Just a week after looking utterly lost on Sunday night against the Redskins in Washington to start the game, Green Bay bounced back nicely on their first possession against a better defense in Philadelphia.

Aaron Rodgers and Co. opened up punt, punt, punt in D.C., but came out firing in Philly, going 75 yards on 10 plays in a crisp drive that lasted 5:09 and resulted in a Rodgers' touchdown to Davante Adams.

Rodgers rushed for 25 yards on the drive and threw for 47 (James Starks accounted for the other 3 yards on the ground), spreading the ball around to five different receivers and only missing on one passing attempt.

It was the sort of drive we expect to see from Rodgers to start a prime-time game -- he certainly hasn't looked bad the past few weeks, but the Packers' slow start has put them in a rough position with their defensive troubles.

Tiny little tent

One of the funnier moments, at least from a social media perspective, was Rodgers disappearing into a tiny little tent on the Packers sideline.

This shouldn't be that weird, because NFL sidelines are wide open in terms of exposure. There should be some privacy, if one wants to have work done or if one needs to, ahem, relieve himself.

And yet everyone was worked up about the tent.

What's next?

The Packers are now 5-6 and a very interesting potential playoff team. Their defense isn't any good -- like, at all -- but Rodgers can carry this team. They're two games back of the Lions and one game back of the Vikings, but get both teams to close out the season. Running the table isn't out of the question because of Rodgers, although him being injured is a major red flag as well. To be clear: it's a long shot but it's still a shot. The Packers head home to play the Houston Texans in Week 13.

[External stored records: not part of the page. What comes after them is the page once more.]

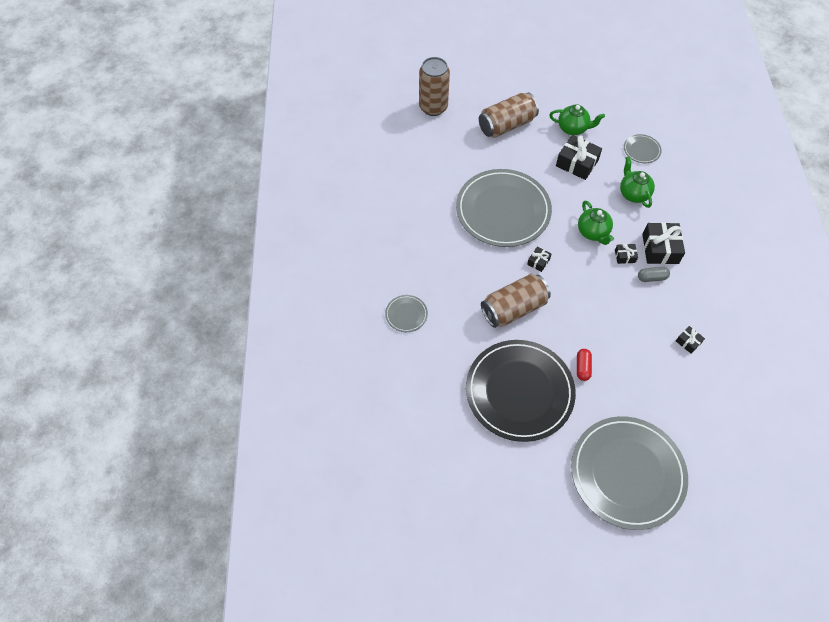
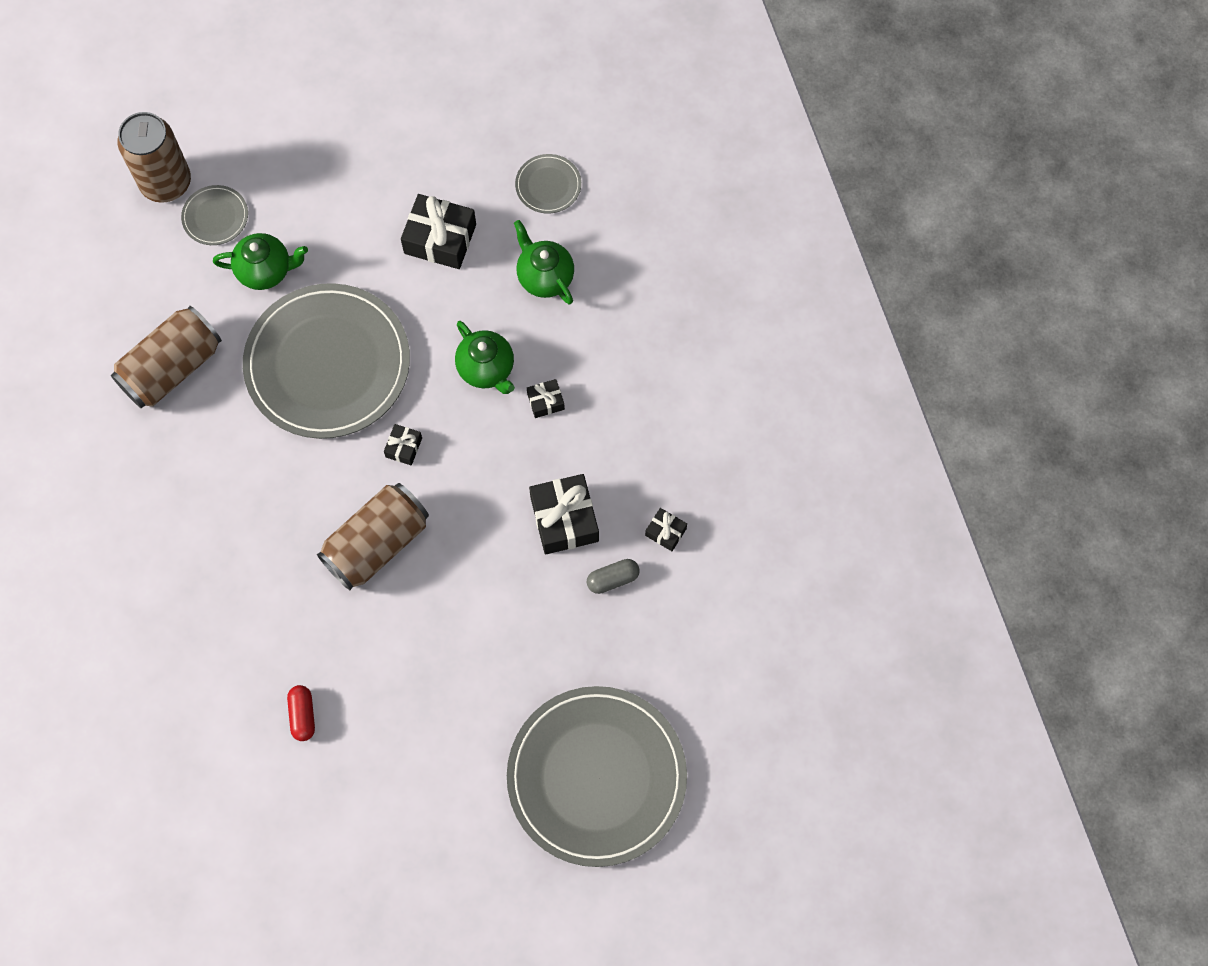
camera: 15 degrees left, 10 degrees up
grey plate [385,295,428,332] -> grey plate moved to [181,185,248,245]
black plate [466,340,576,442] -> none
brown can [479,92,539,138] -> brown can moved to [111,306,222,408]
green teapot [549,104,605,135] -> green teapot moved to [213,233,308,290]
red capsule [577,349,592,381] -> red capsule moved to [287,685,315,741]
grey capsule [638,267,670,282] -> grey capsule moved to [587,559,640,594]
black gift [642,222,685,264] -> black gift moved to [529,474,599,555]

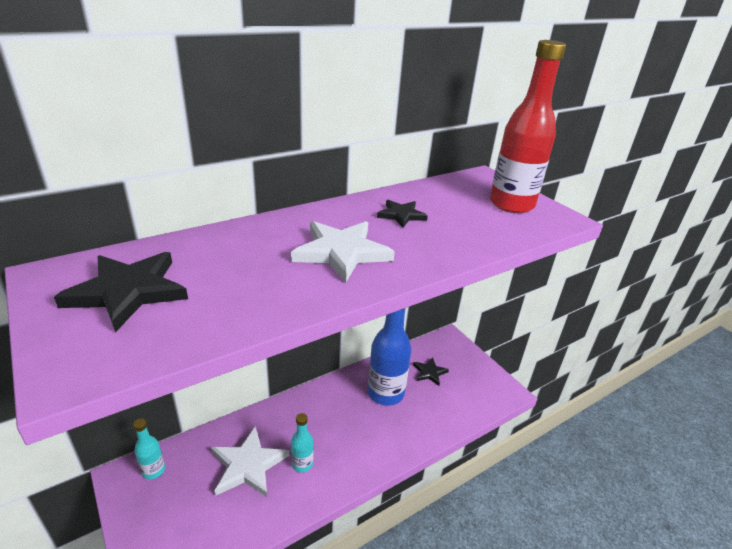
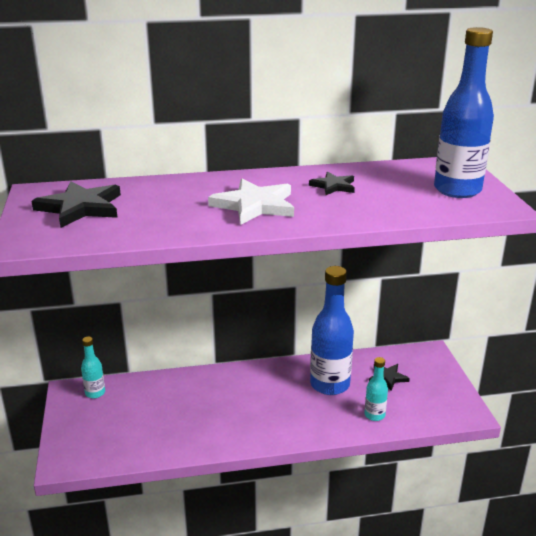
camera: 25 degrees right, 5 degrees down
white star [211,426,289,497] -> none
turquoise bottle [291,413,313,472] -> turquoise bottle moved to [365,357,388,421]
red bottle [490,40,566,213] -> blue bottle [434,27,494,198]

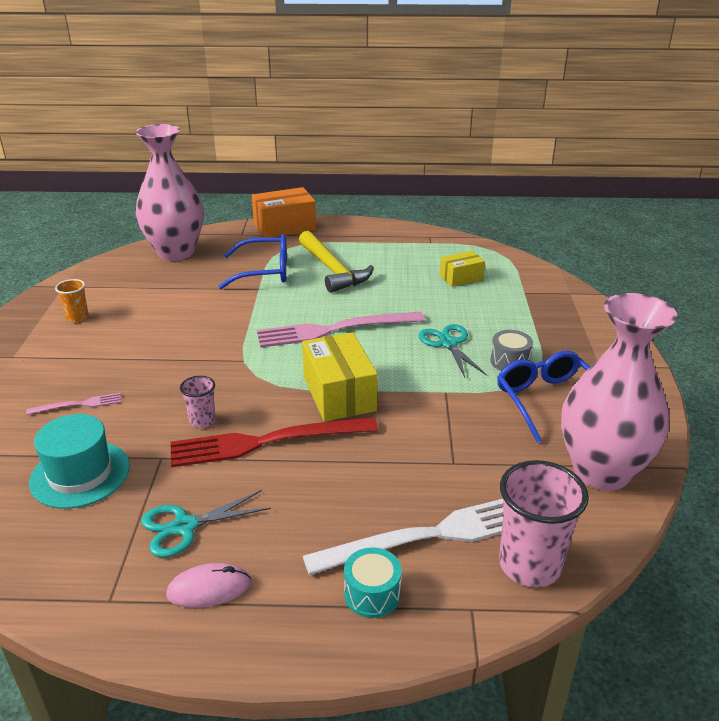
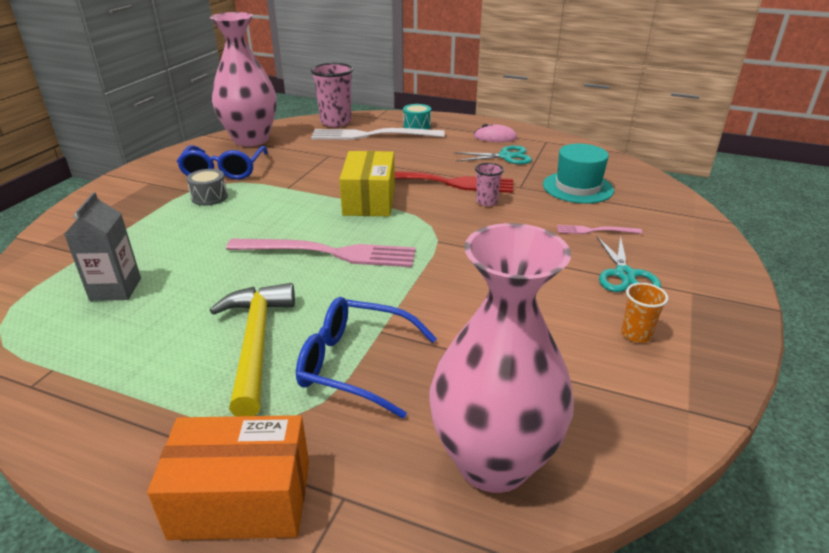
camera: 160 degrees left, 0 degrees up
turquoise scissors [418,324,487,377] -> turquoise scissors moved to [597,235,661,292]
yellow box [440,251,485,287] -> grey carton [64,192,141,301]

The Eagles also fall to 5-6 and drop below the Packers in the playoff seeding because of their head-to-head matchup. They also are a long shot to make the playoffs, but it feels like a much tougher task because of the division. Winning the NFC East isn't mathematically impossible, but one more Cowboys win would eliminate the Eagles in the division. The Eagles travel to Cincinnati to play the Bengals in Week 13.